Les attaques des Houthis en mer Rouge suscitent une réponse militaire de la part de plusieurs pays. En janvier 2024, le Conseil de sécurité de l’ONU adopte la résolution 2722, condamnant les attaques des Houthis et affirmant la liberté de navigation[14]. L’opération Prosperity Guardian, menée par les États-Unis, est lancée pour protéger la navigation en mer Rouge. Depuis le 12 janvier, les États-Unis et le Royaume-Uni mènent des frappes aériennes conjointes contre les Houthis, tandis que d’autres pays patrouillent indépendamment dans les eaux proches du Yémen, attaquant les navires houthis en mer Rouge[16]. Sans se laisser décourager, le général de brigade des forces armées yéménitesYahya Saree déclara en mai : « Nous ciblerons tous les navires se dirigeant vers les ports israéliens de la mer Méditerranée dans toute zone que nous pourrons atteindre »[17].

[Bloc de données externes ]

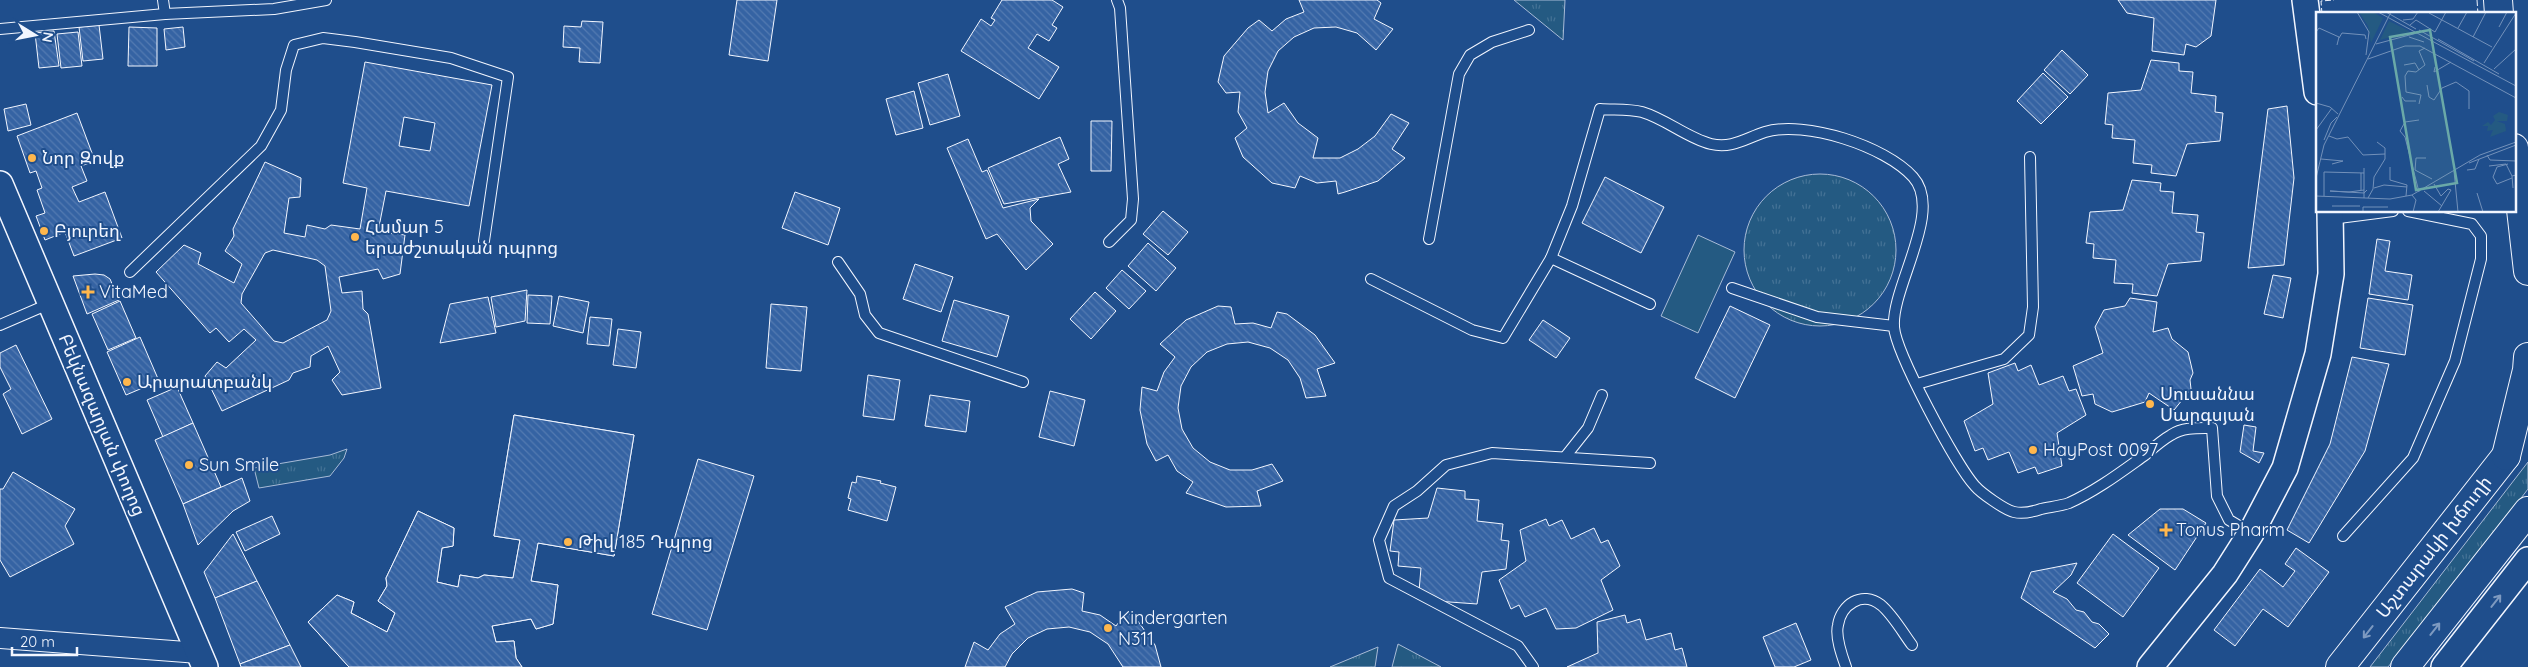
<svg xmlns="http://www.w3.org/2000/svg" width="2528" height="667" font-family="Quicksand,'Noto Sans Armenian',sans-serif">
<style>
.grass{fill:url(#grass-tufts);stroke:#a8bbd7}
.pitch{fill:#245a82;stroke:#a8bbd7}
.building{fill:url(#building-back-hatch);stroke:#f2f6ff;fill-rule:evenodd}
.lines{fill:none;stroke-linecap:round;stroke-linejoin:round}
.service-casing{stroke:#f2f6ff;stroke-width:12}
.minor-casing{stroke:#f2f6ff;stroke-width:22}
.tertiary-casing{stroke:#f2f6ff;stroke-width:28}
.primary-casing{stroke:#f2f6ff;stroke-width:30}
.trunk-casing{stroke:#f2f6ff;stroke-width:30}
.service{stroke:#1f4e8c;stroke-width:10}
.minor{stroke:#1f4e8c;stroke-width:20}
.tertiary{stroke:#1f4e8c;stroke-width:25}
.primary{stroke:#1f4e8c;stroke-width:28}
.trunk{stroke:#1f4e8c;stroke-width:28}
.fence{stroke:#f2f6ff;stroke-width:1;stroke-dasharray:6 2.5;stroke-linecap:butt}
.oneway{stroke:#7e9ac0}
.poi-dot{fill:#ffb74d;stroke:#1f4e8c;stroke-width:2}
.labels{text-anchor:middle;stroke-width:4;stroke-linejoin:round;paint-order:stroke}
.poi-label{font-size:18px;fill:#f2f6ff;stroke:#1f4e8c;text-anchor:start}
.street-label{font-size:18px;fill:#f2f6ff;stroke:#1f4e8c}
.inset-road{fill:none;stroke:#7391ba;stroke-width:1}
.view{fill:#6aa9a8;fill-opacity:0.15;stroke:#6aa9a8;stroke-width:2.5}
.inset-edge{fill:none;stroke:#f2f6ff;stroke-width:2.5}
</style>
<defs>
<pattern id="grass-tufts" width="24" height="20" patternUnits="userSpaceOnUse" patternTransform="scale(1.25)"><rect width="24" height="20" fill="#245a82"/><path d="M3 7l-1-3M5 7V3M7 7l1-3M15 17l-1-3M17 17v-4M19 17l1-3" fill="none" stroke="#447295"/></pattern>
<pattern id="building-back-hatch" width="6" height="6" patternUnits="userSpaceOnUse" patternTransform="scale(1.25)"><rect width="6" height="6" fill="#3563a3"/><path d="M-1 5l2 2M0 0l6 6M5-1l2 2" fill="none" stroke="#537ab1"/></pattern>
</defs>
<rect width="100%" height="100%" fill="#1f4e8c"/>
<!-- grass -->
<g class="grass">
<path d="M1514,0H1565L1563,40Z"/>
<circle cx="1820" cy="250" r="76"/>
<path d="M347,449L344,458L330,476L259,488L254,468L330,455Z"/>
<path d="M2528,462V489L2456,583L2388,667H2370Z"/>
<path d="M1398,644L1441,667H1392Z"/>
<path d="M1378,647L1375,667H1330Z"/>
</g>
<!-- pitch -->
<path class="pitch" d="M1698,235L1735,252L1698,333L1661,316Z"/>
<!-- building -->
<g class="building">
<path d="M737,0H777L768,61L729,55Z"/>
<path d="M1002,0H1052L1063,7L1052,25L1057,28L1049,41L1037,34L1028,48L1059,67L1039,99L961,51L981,19L991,26L995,20L991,18Z"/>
<path d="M1299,0H1377L1381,3L1374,19L1393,29L1376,50L1357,33L1336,27L1314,28L1294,37L1278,51L1268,71L1265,92L1268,113L1284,103L1298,123L1318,138L1313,158H1340L1358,149L1375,136L1391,114L1409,123L1392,149L1405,158L1378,181L1345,192L1338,194L1336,181L1317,183L1300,176L1295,188L1272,183L1243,157L1235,138L1247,128L1238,112L1240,92L1226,93L1218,82L1224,56L1248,28L1259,20L1272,31L1286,19L1304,12Z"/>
<path d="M2118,0H2216L2211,36L2196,47L2186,44L2184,55L2152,51L2154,18L2127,13Z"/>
<path d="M582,21L603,22L600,63L579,62L580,48L563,47L564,26L581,27Z"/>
<path d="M99,25L103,59L83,61L79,27Z"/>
<path d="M129,27L157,28V66H128Z"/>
<path d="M183,27L185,47L166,50L164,29Z"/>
<path d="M54,31L59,66L39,68L35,33Z"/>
<path d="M78,32L82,66L61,68L57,34Z"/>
<path d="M2062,50L2088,75L2070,94L2044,70Z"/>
<path d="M2151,60L2179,63V71L2193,72L2191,93L2216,96L2215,112L2223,113L2220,141L2187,144L2176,176L2151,173L2152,165L2133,163L2135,140L2112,138L2113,125L2105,124L2108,93L2141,90Z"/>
<path d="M365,62L492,85L469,206L386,191L378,232L405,235L400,274L383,279L378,269L339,277L342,293L362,291L363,309L368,314L381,388L342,395L332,380L340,372L328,346L311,356L310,367L293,373L289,380L222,411L205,376L217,362L226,368L256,340L244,329L229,342L216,328L210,333L156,272L184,245L201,253L198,264L234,283L242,264L225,251L234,236L233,229L265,162L301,178L300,197L289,198L284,233L305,237L307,225L325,229L331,225L360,229L367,188L343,183ZM404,117L435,123L430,151L399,146ZM273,250L317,260L325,266L331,311L327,320L283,343L274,341L241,303L242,294L265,253Z"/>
<path d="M2043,73L2068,97L2041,124L2017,101Z"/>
<path d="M948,74L960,116L930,125L918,83Z"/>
<path d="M914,91L923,128L896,135L886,99Z"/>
<path d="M26,104L31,125L8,131L4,109Z"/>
<path d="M2287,106L2294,178L2284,265L2248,268L2268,109Z"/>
<path d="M77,113L95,161L81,166L87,181L72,187L79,202L105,192L122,238L74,256L65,232L45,240L36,216L45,213L37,190L42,188L36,171L30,173L17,136Z"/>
<path d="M1091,121H1112L1111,171H1091Z"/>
<path d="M1060,137L1069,159L1058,164L1071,192L1004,204L988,168Z"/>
<path d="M968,139L982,172L987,170L1003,208L1039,199L1030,208L1031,221L1053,244L1026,270L997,234L986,239L947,148Z"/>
<path d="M1605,177L1664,207L1641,253L1582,223Z"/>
<path d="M2132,180L2161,183L2160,191L2174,192L2172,213L2198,215L2196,232L2204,233L2201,261L2168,264L2157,296L2132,293L2133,284L2114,283L2116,260L2093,258L2094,244L2086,243L2090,212L2123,210Z"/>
<path d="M795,192L840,208L828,245L782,228Z"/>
<path d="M1163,211L1188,232L1168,255L1143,234Z"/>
<path d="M2377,239L2390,241L2385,271L2412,275L2408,300L2369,294Z"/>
<path d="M1148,243L1176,268L1156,291L1128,266Z"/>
<path d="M915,264L953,277L941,312L903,299Z"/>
<path d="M1122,270L1146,291L1129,309L1106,288Z"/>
<path d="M95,274L104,275L110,279L119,300L87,314L73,276Z"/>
<path d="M2273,275L2291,278L2283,318L2264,314Z"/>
<path d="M527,290L525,321L496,327L491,297Z"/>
<path d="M1095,292L1116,311L1091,339L1070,319Z"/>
<path d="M528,295L552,296L550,324L527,323Z"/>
<path d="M559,296L589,302L583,333L553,326Z"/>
<path d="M488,297L496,333L440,343L450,304Z"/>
<path d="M2130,298L2157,302L2153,332L2168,328L2172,339L2188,352L2193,373L2190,380L2191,389L2174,410L2149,393L2145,402L2112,412L2095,404L2093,394L2082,396L2073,366L2103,353L2095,327L2104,310L2125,306Z"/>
<path d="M2368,298L2413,305L2405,355L2360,348Z"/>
<path d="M954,300L1009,316L997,357L942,341Z"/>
<path d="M120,301L136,338L108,350L92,314Z"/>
<path d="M771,304L807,307L801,371L766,368Z"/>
<path d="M1218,306L1231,307L1235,324L1253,323L1271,328L1277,312L1287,314L1315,335L1335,363L1317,369L1326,396L1306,398L1300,378L1288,360L1270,348L1248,342L1227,344L1207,352L1191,367L1181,386L1178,408L1182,429L1193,448L1210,462L1230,470H1252L1272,464L1283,481L1257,491L1261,506L1226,507L1186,493L1193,482L1177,471L1168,455L1156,461L1147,444L1140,410L1142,387L1157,391L1164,372L1175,357L1160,344L1186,320Z"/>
<path d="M1730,306L1770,325L1735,398L1695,378Z"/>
<path d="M590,317L612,319L609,346L587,344Z"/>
<path d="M1543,320L1570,338L1556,358L1529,340Z"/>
<path d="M618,329L641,332L636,368L613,365Z"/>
<path d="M140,337L159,381L126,395L107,352Z"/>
<path d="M16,345L52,419L22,434L3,394L11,389L0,367V353Z"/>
<path d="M2352,357L2389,364L2365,451L2309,543L2287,530L2330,444Z"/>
<path d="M2015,363L2018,371L2031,365L2039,385L2063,376L2069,391L2076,389L2086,415L2057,433L2062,466L2038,474L2035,467L2018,473L2009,452L1988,460L1983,448L1975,451L1964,421L1993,404L1988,373Z"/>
<path d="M868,375L900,380L894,420L863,416Z"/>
<path d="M177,387L193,423L163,437L147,400Z"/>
<path d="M1050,391L1085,400L1074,446L1039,437Z"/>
<path d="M930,395L970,401L966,432L925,426Z"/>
<path d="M514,415L634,435L614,556L538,543L531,581L558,585L553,624L536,629L531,619L492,626L496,642L514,641L516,658L522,667H490L484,625L477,618L432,608L424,611L401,652L400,662L404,667H349L308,622L337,595L354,602L351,613L387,632L395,613L378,601L387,586L386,578L418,511L454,528L453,546L442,548L437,582L458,587L460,575L478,578L484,575L513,578L520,540L494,536ZM549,469L580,474L575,502L544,497Z"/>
<path d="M514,415L634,435L614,556L538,543L531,581L558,585L553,624L536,629L531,619L492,626L496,642L514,641L516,658L522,667H349L308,622L337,595L354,602L351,613L387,632L395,613L378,601L387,586L386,578L418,511L454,528L453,546L442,548L437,582L458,587L460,575L478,578L484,575L513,578L520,540L494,536Z"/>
<path d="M193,423L221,487L183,504L155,440Z"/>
<path d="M2244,425L2256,427L2253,451L2264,453L2259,463L2240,452Z"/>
<path d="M698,459L754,476L707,630L652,614Z"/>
<path d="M13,472L75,509L65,526L74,544L10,577L0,560V489H3Z"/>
<path d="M857,476L881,481L880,483L896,487L887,521L848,510L851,499L848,498L852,482L856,483Z"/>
<path d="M242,478L250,501L233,511L198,545L183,504Z"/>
<path d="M1437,488L1465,491V499L1479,500L1477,521L1503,524L1501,540L1509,541L1506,569L1482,572L1477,604L1436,601L1419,591L1421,568L1398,566L1399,552L1390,551L1394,520L1428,518Z"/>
<path d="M2160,509H2183L2206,523L2175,570L2128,535Z"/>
<path d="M272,516L280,534L245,551L236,532Z"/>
<path d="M1546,519L1549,526L1562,520L1571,539L1594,528L1601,543L1608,540L1620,566L1601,580L1613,610L1576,628L1556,629L1546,608L1525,617L1519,605L1511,609L1499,580L1526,561L1520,530Z"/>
<path d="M233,534L257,581L215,598L204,572Z"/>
<path d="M2113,534L2159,568L2123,617L2077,583Z"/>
<path d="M2296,548L2329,572L2288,627L2263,609L2235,646L2214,630L2260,569L2283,587L2295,571L2285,564Z"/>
<path d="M2077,563L2071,575L2053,592L2067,599L2076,610L2084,612L2092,622L2099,624L2109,634L2095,648L2021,598L2031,572Z"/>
<path d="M257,581L290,645L240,664L215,598Z"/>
<path d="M1072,589L1084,593L1082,611L1100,615L1116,626L1126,612L1135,617L1155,645L1161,667H1123L1108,644L1090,632L1069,627L1047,629L1028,638L1012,654L1005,667H965L974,642L988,650L1000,634L1015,624L1005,607L1037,592Z"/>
<path d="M1625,615L1627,623L1640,619L1646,640L1671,633L1675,650L1682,648L1687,667H1567L1598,653L1597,622Z"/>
<path d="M1796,623L1811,660L1794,667H1775L1763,637Z"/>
<path d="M290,645L301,667H241L240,664Z"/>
</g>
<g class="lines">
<defs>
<g id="service">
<path d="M163,0L165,14"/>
<path d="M0,29L165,14L274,9L326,0"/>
<path d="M2331,219L2393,211"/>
<path d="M1429,239L1459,74L1470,55L1492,42L1529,30"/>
<path d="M1109,242L1131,220L1133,199L1120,8L1117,0"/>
<path d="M1551,258L1650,304"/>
<path d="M838,262L860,294L865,315L879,333L1023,382"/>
<path d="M130,272L261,146L281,110L286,70L294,45L323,38L355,42L451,58L508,77L484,241"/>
<path d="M1371,279L1472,330L1503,338L1551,258L1572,206L1600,109C1614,110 1629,109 1642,112C1666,119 1687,138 1711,144C1732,149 1746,138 1765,132C1805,120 1885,146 1913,177C1944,211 1891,287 1894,327C1896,353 1956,465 1975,486C1981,493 2005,510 2014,512C2023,514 2032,512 2041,509C2050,507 2061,506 2069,503C2096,491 2121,472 2145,455C2153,448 2162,440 2171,435C2183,427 2198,428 2212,428L2217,496L2229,520L2251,533"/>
<path d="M1732,288L1817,317L1894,326"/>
<path d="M0,325L44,306"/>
<path d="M1917,384L2004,359L2029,335L2033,307L2030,157"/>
<path d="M1565,457L1588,428L1602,395"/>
<path d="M2343,536L2413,458L2455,361L2481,259V236L2472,224L2408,211"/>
<path d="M1533,667L1518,646L1389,578L1379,540L1394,506L1417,491L1446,465L1492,453L1650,463"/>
<path d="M1846,667C1842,656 1835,637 1838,625C1841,605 1862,590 1881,605C1893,615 1903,633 1912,645"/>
</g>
<path id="minor" d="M0,638L199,653"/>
<g id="tertiary">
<path d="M2305,0L2317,92"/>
<path d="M0,184L205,667"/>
<path d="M2150,667L2225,574L2251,533L2285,468L2318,354L2331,274L2330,211"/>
<path d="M2444,667L2528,560"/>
</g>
<g id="primary">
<path d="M2340,667L2506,456"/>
<path d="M2405,667L2528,511"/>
</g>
<g id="trunk">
<path d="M2498,0L2499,14"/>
<path d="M2514,148L2528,271"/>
<path d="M2506,456L2527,370L2528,357"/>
</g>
</defs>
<!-- service casing -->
<use href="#service" class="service-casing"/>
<!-- minor casing -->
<use href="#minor" class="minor-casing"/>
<!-- tertiary casing -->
<use href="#tertiary" class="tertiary-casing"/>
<!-- primary casing -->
<use href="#primary" class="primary-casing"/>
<!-- trunk casing -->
<use href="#trunk" class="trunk-casing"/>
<!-- service -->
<use href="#service" class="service"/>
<!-- minor -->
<use href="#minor" class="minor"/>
<!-- tertiary -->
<use href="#tertiary" class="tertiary"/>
<!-- primary -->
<use href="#primary" class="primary"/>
<!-- trunk -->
<use href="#trunk" class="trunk"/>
<!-- fence -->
<g class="fence">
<path d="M2477,0L2478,14"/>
<path d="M2322,14L2321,1L2334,0"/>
</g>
</g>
<!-- one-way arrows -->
<defs><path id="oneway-shaft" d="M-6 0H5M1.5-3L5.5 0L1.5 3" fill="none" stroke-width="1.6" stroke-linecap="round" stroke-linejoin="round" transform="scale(1.25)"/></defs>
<g class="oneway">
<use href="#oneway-shaft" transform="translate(2496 601) rotate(-52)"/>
<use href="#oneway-shaft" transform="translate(2435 629) rotate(-52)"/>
<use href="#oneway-shaft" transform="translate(2368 632) rotate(128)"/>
</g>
<!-- markers -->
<g class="poi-dot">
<circle cx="32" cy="158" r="5"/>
<circle cx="44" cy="231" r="5"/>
<circle cx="355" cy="237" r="5"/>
<path d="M85.5 284.5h5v5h5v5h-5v5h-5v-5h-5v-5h5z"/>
<circle cx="127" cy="382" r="5"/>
<circle cx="2150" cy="404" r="5"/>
<circle cx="2033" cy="450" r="5"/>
<circle cx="189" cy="465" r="5"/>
<path d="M2163.5 522.5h5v5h5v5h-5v5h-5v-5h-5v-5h5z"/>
<circle cx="568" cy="542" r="5"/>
<circle cx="1108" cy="628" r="5"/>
</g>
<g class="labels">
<!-- poi labels -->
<g class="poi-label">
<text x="42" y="164">Նոր Զովք</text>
<text x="365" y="233">Համար 5<tspan x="365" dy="21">երաժշտական դպրոց</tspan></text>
<text x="54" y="237">Բյուրեղ</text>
<text x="99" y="298">VitaMed</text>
<text x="137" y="388">Արարատբանկ</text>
<text x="2160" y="400">Սուսաննա<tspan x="2160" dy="21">Սարգսյան</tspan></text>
<text x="2043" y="456">HayPost 0097</text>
<text x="199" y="471">Sun Smile</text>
<text x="2176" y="536">Tonus Pharm</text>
<text x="578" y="548">Թիվ 185 Դպրոց</text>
<text x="1118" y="624">Kindergarten<tspan x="1118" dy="21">N311</tspan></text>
</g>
<!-- street labels -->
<g class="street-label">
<text transform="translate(102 425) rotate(67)" y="6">Բեկնազարյան փողոց</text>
<text transform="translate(2434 547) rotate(-52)" y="6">Աշտարակի խճուղի</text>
</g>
</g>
<!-- overview -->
<g transform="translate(2316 12)">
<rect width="200" height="200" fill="#1f4e8c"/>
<path d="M43,0H57L67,6L55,31L52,14ZM73,9L93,19V20L64,28ZM183,100L192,103L191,109H181L189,112L190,119L174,125L177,118L171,119L172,114H166L172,110L175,113L179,108L177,104Z" fill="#245a82"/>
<path class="inset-road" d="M41,0L53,20L50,43M62,0L99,20M70,0L100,17M113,1L176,35M87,8L97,7L102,0M94,13L100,8L119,20M183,15L191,0M142,16L151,0M103,18L158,49M0,20L3,16L23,25L21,33M119,20L130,0M101,21L200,74M93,25L108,30M157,25L170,0M23,26L26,21L49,23L50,27M122,27L183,62M60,32L101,21M52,47L89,34H104L200,86M168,51L200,1M88,53L99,51L103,58M119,55L118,60L135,50M178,57L200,37M111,73L113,85L118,88L126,76L140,70L153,79V97M86,85L89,89H100M0,91L14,95L22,102M103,92L105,83L90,80L89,64L92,59L100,60L109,53L103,39L109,36M0,118L16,96M13,124L21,127L32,125L47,143L69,142M8,128L15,111L21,105M171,143L174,148L200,149M110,146H100L99,158L116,167M5,147L27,149L16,152M153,151L200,133M192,152L181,155L177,165L181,172L196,166M173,154L190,152L196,164M74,155V168L91,173L90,184M48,156V186M151,158L159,157L163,147M138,159L142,200M0,166L8,133L75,0M118,172L125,184L132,177L135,178L122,200M58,176L68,173L91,175M197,176L196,164L200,163M45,178V161M108,179L126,194M33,180L14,179L48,181L51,178M33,180L48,178M103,180L89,125L84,119L89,110L103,108M161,181L167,200M96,183L164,143L200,130M0,184L74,187L96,183L100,188L97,200M8,184V160L48,161M52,186L57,177L58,165L69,147V136L61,130M16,194H44M47,200V195H72"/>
<path class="view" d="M114,18L141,171L100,178L74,25Z"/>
<rect width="200" height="200" class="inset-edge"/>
</g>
<!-- north arrow -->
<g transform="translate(35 35) rotate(100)" stroke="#1f4e8c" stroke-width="4" paint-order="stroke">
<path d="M0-4L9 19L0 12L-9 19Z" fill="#f2f6ff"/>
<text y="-8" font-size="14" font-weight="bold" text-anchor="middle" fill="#f2f6ff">N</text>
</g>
<!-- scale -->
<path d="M12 647v8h65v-8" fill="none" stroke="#f2f6ff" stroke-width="2.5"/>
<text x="20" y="647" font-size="15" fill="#f2f6ff" stroke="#1f4e8c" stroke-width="4" paint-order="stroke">20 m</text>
</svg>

Le Sounion est un pétrolier construit en novembre 2006 par le constructeur naval sud-coréen HD Hyundai Samho(en) Battant pavillon grec, son port d'attache est situé au Pirée[18],[19],[20]. Il est exploité par Delta Tankers(en), basé à Athènes, dont les navires Delta Blue et Delta Atlantica ont déjà été attaqués par les Houthis[21].
Attaque
Le 21 août 2024, le pétrolier Sounion, long de 274 mètres, appartenant à Delta Tankers(en) et doté d'un équipage de 25 Philippins et Russes, ainsi que de quatre membres du personnel de sécurité, est pris pour cible par des combattants Houthis alors qu'il se trouve près de l'embouchure de la mer Rouge. Deux navires d'attaque rapides de l'organisation armée yéménite engagent un échange de tirs avec les gardes armés du Sounion avant que trois projectiles ne frappent le pétrolier[22]. L'attaque initiale provoque un incendie à bord rapidement éteint, mais entraîne cependant une panne de moteur et la perte de propulsion[23],[24]. Le pétrolier était en route de Bassora, en Irak, vers la raffinerie de pétrole d'Ágii Theódori en Grèce[25]. L'équipage entier est secouru par l'opération militaire navale Aspides de l'Union européenne alors que le navire dérive à environ 77 milles nautiques à l'ouest du port d'Al-Hodeïda. La frégate française Chevalier Paul évacue l'équipage vers Djibouti le 22 août 2024[1],[26]. Pendant l'opération de sauvetage, le Chevalier Paul détruit un navire rempli d'explosif lancé contre le tanker à l'aide de ses canons Narwhal de 20 mm[27].
Explosions
Dans la soirée du 23 août, les Houthis diffusent des vidéos montrant à distance trois explosions massives simultanées sur le navire. La source des explosions semble être des explosifs placés sur le navire par les Houthis plutôt que des frappes de missiles ou de drones, en raison des explosions simultanées[28]. La destruction délibérée d'un navire abandonné marque un changement apparent dans la tactique de l'organisation face à la crise de la mer Rouge par rapport au naufrage précédent du Rubymar en février 2024 et du Tutor en juin 2024[1].
Fuites de pétrole
Selon la mission Aspides au 23 août, les explosions ont créé une « menace environnementale importante en raison du volume important de pétrole brut à bord » qui pourrait gravement endommager le divers écosystème marin de la mer Rouge, et avertit tous les navires à proximité de ne prendre aucune mesure pouvant détériorer la situation. Une vidéo prise par les combattants houthis du navire en feu montre du pétrole en flammes se déversant dans la mer depuis le haut et le côté du pétrolier peu de temps après les explosions[28]. Au moment des explosions, le Sounion transportait environ 150 000 tonnes de cargaison de pétrole, ce qui est à peu près la quantité maximale qu'il peut transporter[1]. Dans la nuit du 23 août, la Royal Navy constate au moins cinq incendies sur le pont principal toujours en cours alors que le navire continue de dériver[23].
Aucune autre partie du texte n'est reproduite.